Andersen says the freedom to call on a variety of session players for vastly different arrangements and approaches for each song is one advantage of being a solo performer. There’s no limitation of trying to accommodate all four or five members of a band. When recording, he can tailor each track to what the song needs.

“For me, melody is huge,” says Andersen. “If there’s not a strong melody, it’s not interesting or memorable.”

He mentions how The Beatles, for example, wrote melodies that are so strong and memorable that they can be approached from any number of angles and still be recognizable. That’s why Beatles tunes get covered by everybody from chamber orchestras to barbershop quartets to heavy metal bands.

“I know everybody always says this, but I’m into a huge variety of music,” says Andersen. “I’d say the common ground is outstanding songwriting and production techniques that emphasize live instruments.”

In addition to Billy Joel and Elton John, a few other influences are noticeable in Andersen’s music.

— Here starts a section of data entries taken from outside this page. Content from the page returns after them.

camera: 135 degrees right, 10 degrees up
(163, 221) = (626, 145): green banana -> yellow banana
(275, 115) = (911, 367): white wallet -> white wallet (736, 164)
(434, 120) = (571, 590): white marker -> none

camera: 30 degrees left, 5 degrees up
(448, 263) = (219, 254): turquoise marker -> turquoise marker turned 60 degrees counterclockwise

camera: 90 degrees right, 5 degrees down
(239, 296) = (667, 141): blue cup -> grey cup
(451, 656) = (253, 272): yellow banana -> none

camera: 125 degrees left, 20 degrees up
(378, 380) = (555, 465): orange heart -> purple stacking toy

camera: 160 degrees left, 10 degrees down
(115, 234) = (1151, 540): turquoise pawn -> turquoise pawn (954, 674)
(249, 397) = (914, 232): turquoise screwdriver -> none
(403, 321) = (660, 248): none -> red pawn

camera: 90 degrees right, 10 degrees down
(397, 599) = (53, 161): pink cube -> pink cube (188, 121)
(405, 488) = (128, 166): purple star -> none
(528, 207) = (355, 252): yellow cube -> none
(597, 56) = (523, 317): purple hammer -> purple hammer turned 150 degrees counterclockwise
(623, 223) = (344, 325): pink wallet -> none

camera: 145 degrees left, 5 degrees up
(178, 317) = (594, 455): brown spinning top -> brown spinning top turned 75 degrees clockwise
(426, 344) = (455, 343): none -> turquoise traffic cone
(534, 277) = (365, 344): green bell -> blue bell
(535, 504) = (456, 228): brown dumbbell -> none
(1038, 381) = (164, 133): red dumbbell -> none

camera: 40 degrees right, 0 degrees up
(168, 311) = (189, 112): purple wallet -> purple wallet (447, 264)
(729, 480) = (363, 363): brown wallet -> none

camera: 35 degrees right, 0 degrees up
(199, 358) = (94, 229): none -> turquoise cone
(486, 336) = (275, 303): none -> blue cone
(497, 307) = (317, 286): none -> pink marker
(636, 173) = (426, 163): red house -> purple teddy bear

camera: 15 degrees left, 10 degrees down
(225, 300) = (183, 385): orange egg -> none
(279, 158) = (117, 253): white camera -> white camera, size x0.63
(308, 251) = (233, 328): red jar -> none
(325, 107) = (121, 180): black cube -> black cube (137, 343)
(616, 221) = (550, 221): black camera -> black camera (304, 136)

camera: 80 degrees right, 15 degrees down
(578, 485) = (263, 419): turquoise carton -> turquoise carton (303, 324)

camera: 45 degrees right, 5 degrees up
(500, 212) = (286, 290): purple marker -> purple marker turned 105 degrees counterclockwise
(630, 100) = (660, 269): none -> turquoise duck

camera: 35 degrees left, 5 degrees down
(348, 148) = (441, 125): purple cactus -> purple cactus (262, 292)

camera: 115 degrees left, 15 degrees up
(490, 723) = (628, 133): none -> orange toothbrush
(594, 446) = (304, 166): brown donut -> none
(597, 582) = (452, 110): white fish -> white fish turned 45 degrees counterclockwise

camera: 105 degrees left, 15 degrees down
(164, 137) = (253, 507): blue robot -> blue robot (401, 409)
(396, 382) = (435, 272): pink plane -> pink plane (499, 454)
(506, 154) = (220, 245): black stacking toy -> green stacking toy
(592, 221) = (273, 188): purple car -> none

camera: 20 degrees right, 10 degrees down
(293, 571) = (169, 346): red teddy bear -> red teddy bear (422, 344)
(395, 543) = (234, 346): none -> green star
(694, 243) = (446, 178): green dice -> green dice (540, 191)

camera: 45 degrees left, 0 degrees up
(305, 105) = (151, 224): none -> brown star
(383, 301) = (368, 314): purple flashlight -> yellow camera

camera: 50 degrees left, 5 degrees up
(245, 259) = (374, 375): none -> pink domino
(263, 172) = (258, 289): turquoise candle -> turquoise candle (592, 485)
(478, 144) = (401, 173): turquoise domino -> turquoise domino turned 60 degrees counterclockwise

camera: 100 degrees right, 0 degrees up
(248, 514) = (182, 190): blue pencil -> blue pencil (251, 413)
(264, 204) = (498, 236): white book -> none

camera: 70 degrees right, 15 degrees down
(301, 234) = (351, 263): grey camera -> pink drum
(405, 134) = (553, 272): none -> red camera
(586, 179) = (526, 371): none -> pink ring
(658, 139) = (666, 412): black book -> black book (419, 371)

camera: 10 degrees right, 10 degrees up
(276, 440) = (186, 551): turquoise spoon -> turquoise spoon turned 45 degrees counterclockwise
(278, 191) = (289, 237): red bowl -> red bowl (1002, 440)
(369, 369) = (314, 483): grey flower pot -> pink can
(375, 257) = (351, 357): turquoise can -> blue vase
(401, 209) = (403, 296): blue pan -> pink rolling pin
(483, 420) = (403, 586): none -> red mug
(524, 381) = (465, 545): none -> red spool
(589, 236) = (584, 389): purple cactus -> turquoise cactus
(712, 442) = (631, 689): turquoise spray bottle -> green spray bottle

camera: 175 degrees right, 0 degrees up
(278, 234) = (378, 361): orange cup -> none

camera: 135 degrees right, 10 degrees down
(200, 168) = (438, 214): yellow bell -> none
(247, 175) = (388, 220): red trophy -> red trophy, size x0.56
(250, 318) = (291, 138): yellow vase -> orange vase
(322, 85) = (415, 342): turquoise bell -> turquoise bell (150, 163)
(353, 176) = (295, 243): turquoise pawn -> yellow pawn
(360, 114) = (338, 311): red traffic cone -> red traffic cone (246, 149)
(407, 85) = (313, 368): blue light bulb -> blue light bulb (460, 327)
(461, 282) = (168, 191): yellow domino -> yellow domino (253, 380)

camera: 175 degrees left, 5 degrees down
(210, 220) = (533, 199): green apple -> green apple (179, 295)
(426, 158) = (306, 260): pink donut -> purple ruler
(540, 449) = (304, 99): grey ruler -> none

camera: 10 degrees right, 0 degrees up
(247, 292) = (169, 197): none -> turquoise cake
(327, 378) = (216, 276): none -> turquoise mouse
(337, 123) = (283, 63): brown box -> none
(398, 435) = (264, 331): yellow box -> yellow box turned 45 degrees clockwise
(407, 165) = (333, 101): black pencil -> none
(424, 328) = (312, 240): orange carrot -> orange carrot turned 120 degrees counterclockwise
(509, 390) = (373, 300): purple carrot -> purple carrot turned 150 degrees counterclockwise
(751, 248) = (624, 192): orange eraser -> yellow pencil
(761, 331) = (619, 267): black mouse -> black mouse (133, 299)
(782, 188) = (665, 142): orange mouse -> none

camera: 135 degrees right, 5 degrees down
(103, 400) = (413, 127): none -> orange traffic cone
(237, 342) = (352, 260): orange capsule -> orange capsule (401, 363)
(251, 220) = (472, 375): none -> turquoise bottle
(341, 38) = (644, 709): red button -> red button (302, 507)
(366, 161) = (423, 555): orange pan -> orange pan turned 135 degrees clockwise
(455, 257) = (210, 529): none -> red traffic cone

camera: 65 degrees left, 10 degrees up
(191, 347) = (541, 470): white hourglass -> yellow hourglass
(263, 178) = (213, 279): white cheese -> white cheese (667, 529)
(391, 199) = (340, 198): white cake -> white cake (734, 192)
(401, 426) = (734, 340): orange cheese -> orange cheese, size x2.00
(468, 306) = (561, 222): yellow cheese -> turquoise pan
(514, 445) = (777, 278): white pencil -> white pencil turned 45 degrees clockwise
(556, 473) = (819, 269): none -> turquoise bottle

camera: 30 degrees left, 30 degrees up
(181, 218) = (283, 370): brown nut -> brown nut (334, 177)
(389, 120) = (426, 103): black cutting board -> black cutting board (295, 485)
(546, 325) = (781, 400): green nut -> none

One is the light psychedelia of another 1973 record, Pink Floyd’s Dark Side of the Moon. Another is contemporary singer-songwriter Ben Folds, whose wry humor and melodicism are also apparent in Andersen’s songwriting.

“Everybody assumes every song is about some girl that broke your heart,” says Andersen. The album’s title track opens with some nostalgic lyrics that could easily be about a failed romance: “God knows I tried my best, but I can’t find the line … but if you know that this is how it will end, please spare me.”

But, when pressed, Andersen admits that the lyrics are actually about ski racing.